OECD Business and Finance Outlook 2016

It is seven years since the global crisis and despite easy monetary policy, financial regulatory reform, and G20 resolutions favouring structural measures, the world economy is not making a lot of progress. Indeed, the responses to the crisis seem mainly to have stopped the banks from failing and then pushed the many faces of the crisis around between regions—currently taking the form of excess capacity in emerging markets. Productivity growth raises income per head, allows companies to pay better wages and it raises demand to help to eliminate excess capacity and improve employment. However, this element is missing in the global corporate sector. The theme of this year’s Business and Finance Outlook is fragmentation: the inconsistent structures, policies, rules, laws and industry practices that appear to be blocking business efficiency and productivity growth.
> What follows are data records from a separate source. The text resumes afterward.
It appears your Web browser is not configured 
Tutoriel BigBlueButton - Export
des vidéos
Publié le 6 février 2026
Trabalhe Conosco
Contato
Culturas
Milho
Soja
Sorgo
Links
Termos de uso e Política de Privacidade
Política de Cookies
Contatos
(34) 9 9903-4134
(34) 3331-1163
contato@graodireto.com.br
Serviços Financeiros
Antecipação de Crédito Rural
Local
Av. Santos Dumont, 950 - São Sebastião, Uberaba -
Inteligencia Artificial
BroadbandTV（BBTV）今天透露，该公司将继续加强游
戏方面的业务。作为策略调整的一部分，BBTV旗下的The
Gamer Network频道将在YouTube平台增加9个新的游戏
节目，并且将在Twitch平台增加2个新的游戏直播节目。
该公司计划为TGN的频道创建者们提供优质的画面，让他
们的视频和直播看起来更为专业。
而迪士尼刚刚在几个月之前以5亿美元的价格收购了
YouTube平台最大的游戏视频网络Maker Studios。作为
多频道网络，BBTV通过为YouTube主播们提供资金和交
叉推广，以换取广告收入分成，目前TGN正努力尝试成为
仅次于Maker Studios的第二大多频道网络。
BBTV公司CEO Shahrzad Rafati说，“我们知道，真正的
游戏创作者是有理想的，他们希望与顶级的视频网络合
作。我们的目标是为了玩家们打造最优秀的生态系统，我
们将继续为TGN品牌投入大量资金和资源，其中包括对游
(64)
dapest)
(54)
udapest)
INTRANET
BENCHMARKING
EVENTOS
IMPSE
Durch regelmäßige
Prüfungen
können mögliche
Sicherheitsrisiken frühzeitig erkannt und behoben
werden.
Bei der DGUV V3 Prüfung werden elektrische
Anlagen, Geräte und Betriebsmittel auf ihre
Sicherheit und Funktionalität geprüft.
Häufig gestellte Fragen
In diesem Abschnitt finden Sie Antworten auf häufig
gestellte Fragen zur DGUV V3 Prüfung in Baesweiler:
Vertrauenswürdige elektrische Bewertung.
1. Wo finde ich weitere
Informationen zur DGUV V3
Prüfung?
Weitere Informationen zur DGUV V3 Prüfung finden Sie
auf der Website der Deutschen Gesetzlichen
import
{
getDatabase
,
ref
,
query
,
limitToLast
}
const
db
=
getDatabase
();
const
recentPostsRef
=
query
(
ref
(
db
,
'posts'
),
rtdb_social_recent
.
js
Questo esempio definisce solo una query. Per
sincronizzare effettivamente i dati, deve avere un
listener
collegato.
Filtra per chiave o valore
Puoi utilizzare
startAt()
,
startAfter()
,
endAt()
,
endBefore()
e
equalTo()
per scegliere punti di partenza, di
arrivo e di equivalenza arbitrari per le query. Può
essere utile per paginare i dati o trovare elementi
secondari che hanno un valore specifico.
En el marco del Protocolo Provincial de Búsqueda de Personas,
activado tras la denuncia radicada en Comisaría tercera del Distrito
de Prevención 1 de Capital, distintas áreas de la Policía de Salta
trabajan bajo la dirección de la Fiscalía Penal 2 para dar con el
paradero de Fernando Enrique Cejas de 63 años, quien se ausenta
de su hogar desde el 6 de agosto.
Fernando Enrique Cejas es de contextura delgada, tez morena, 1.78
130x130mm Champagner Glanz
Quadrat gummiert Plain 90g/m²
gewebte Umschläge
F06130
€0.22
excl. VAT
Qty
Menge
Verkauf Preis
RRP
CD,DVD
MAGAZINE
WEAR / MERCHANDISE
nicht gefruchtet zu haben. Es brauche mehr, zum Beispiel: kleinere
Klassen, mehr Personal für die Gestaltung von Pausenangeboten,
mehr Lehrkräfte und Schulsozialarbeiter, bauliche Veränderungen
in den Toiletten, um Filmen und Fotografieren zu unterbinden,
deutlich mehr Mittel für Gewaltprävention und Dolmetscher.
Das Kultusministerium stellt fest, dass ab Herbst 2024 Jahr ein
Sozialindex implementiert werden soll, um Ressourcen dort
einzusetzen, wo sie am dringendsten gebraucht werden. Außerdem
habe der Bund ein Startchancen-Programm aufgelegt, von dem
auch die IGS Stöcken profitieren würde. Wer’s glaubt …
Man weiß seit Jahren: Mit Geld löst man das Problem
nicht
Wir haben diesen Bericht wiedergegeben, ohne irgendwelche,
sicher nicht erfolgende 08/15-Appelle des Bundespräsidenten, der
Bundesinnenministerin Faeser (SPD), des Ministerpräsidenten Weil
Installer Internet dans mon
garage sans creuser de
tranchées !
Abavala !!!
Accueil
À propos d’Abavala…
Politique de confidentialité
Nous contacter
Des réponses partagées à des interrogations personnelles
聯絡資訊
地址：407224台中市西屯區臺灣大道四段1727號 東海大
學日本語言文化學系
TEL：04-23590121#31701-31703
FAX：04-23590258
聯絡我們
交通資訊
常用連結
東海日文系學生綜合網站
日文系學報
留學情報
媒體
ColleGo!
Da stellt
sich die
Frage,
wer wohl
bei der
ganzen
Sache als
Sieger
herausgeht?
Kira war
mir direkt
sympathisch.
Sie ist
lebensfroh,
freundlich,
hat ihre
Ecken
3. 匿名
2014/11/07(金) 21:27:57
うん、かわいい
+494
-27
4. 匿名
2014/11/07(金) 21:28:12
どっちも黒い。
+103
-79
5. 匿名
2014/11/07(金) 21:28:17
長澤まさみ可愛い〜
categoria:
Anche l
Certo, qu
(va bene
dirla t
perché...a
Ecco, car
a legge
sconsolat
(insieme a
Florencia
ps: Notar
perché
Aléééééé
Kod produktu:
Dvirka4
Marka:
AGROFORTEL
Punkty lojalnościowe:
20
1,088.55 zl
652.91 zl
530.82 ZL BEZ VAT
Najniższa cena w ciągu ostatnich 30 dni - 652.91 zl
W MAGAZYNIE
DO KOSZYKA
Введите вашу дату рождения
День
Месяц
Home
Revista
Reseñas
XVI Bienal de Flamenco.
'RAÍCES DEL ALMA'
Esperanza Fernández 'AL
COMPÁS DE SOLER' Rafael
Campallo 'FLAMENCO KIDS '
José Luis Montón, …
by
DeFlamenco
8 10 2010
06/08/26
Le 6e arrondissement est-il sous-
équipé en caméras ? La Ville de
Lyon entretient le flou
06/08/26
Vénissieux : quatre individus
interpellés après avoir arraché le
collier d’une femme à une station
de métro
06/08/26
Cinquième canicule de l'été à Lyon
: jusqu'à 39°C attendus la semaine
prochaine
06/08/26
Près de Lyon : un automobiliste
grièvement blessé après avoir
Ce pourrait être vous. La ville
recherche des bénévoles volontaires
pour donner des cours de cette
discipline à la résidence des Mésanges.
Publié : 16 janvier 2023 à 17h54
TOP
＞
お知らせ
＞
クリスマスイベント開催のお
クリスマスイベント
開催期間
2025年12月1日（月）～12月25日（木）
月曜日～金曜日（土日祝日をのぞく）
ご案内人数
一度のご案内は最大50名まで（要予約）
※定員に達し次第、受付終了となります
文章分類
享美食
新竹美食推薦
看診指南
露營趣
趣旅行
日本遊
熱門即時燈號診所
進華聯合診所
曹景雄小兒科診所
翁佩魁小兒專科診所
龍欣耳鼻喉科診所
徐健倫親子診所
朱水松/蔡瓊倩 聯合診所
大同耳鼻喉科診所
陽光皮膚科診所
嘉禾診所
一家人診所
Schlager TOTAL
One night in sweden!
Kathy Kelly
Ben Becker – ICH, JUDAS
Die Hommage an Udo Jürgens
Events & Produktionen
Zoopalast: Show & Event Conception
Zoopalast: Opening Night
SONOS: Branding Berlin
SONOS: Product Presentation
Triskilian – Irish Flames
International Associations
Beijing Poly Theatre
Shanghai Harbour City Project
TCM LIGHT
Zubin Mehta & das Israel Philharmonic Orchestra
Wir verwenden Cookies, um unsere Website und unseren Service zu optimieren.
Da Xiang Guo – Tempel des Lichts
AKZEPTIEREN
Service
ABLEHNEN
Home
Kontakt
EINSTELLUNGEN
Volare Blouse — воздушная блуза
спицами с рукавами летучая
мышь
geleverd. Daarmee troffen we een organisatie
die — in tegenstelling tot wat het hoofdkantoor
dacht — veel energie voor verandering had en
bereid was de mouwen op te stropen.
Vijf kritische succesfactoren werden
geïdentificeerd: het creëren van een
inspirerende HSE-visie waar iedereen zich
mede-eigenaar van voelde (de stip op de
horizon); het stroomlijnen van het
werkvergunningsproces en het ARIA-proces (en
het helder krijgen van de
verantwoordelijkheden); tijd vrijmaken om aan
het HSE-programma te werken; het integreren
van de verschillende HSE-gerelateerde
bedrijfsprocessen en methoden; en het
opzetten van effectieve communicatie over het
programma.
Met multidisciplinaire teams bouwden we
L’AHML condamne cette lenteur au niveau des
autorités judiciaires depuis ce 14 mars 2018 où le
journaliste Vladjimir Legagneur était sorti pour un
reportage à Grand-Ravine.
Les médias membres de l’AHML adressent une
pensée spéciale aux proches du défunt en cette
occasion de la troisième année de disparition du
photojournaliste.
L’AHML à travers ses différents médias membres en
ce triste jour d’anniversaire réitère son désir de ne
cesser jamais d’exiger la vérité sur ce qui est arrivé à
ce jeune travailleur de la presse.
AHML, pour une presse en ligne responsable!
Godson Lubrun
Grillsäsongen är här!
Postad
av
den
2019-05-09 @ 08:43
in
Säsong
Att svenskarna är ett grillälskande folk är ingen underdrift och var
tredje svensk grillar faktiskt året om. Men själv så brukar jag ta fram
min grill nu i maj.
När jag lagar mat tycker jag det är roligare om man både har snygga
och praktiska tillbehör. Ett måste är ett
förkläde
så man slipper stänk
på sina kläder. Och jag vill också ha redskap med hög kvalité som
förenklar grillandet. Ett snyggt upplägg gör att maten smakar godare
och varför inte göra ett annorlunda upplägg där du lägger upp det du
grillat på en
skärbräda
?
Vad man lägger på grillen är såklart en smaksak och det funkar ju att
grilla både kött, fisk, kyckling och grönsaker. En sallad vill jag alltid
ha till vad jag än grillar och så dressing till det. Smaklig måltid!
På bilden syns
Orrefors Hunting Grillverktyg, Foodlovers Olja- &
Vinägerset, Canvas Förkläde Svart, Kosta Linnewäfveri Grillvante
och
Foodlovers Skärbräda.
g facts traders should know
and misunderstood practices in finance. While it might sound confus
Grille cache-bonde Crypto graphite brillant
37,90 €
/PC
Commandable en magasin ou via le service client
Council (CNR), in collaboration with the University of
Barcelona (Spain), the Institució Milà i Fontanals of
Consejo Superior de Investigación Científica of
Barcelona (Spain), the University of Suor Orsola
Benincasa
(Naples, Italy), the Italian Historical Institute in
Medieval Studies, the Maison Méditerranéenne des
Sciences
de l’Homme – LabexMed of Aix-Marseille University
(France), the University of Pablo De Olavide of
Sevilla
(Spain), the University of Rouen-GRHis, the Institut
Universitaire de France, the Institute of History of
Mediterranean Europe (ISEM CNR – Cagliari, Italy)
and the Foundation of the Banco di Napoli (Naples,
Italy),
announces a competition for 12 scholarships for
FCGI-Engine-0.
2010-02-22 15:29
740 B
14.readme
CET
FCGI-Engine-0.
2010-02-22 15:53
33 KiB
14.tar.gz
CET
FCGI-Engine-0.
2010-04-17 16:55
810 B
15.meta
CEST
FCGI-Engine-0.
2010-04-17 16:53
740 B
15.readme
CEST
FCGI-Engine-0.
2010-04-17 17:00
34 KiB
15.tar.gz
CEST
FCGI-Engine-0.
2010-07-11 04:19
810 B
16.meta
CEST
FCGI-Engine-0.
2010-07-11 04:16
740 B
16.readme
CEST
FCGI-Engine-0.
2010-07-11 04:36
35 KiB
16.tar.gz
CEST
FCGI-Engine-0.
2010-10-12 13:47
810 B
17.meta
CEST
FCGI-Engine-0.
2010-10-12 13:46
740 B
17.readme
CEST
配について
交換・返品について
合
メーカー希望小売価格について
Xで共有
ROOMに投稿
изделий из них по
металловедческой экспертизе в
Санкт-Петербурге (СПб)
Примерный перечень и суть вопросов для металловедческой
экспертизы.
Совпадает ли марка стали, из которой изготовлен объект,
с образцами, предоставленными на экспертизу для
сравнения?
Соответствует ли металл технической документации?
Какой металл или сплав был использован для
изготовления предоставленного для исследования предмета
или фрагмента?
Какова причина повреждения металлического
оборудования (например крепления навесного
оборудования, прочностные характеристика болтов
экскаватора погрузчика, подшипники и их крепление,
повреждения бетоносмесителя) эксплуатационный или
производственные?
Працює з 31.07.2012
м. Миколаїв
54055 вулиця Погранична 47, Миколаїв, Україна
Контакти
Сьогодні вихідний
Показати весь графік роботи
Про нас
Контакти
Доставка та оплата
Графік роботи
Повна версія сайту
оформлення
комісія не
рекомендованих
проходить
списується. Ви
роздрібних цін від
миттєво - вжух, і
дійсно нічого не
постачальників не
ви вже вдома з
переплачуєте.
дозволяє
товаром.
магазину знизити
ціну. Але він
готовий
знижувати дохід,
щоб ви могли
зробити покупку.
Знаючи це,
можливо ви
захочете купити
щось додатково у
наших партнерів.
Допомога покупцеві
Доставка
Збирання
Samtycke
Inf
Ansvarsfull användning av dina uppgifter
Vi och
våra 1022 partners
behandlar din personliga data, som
Fiscal incentives for R&D and innovation in a diverse world
Public policy has an important role to play in promoting research and development (R&D) and the development, diffusion, and use of new knowledge and innovations. Fiscal incentives, including tax policies, should be directed at specific barriers, impediments or synergies to facilitate the desired level of investment in R&D and innovations. Without careful design, policies can have unintended consequences such as favouring incumbent firms, encouraging small firms to undertake less efficient activities, or creating arbitrage and rent-seeking activity. R&D tax policy needs to be considered in the context of the country’s general tax policies, its broader innovation policy mix and its other R&D support policies. More R&D activity in one country does not necessarily result in an overall increase in global innovation if it is simply shifted from another country. More research is needed to determine the extent to which R&D fiscal incentives in one country increase overall R&D, the quality of that R&D, and its positive spillovers to other sectors of the economy and other countries.